Fig. 1: DNN development for prediction of log P.
figure 1

a The log P dataset was randomly split in training set, validation set and test set for DNN model development. The DNN is depicted schematically. b The dataset itself includes heterogeneous chemical structures, which can be characterized by the number of non-hydrogen atoms NHA, the number of functional groups, substance classes like aliphatic and aromatic chemicals as well as heteroatoms (O—oxygen, N—nitrogen, S—sulfur, P—phosphorous, hal.—halogens fluorine, chlorine, bromine, and iodine) included in the chemical’s structure. Further we distinguish between potential ions or neutral chemicals. c DNN prediction for the randomly selected test set (DNNtaut applied). In gray neutral chemicals are depicted, in red potential ions (anions, cations, and zwitterions) are marked.

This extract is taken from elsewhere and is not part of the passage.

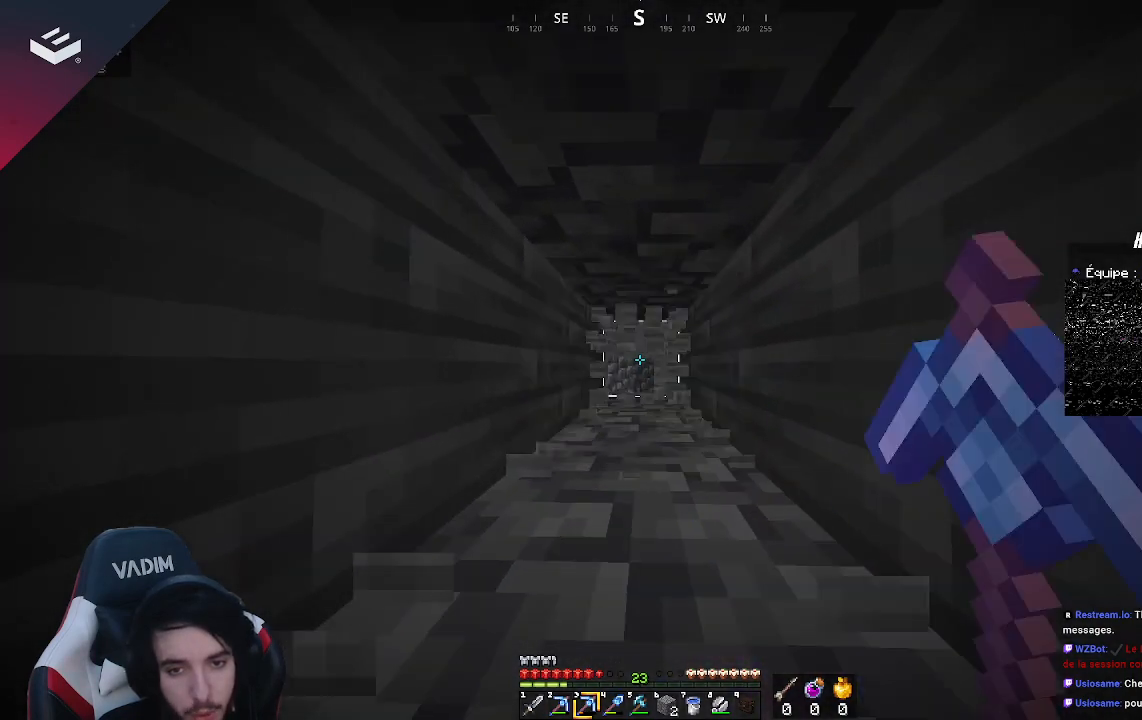
{"keys": ["w"], "mouse": ["left"], "events": [[133, "w", "up"], [233, "w", "down"]]}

Best prediction performance was achieved by DNNtaut with a root mean square error rmse of 0.47 using the original SMILES representation for the test dataset (Table 1, Supplementary Table 1). The rmse is extremely low, compared to the experimental error that is already in the range of 0.2–0.4 log units. The DNNmono, which was trained on the graphs generated from the original SMILES alone had an rmse of 0.50 for the test dataset represented by original SMILES. But, if the chemicals of the test dataset are represented by graphs created from one of the different SMILES variants including tautomers (the respective form was selected randomly), the rmse for the predictions of log P in the test set based on the DNNmono drastically deteriorates to 0.80. In contrast, the DNNtaut shows an unchanged rmse of 0.47. This means, DNNtaut delivers stable predictions with a high accuracy for any variant of the graph representing the chemical and each tautomeric form of the chemical.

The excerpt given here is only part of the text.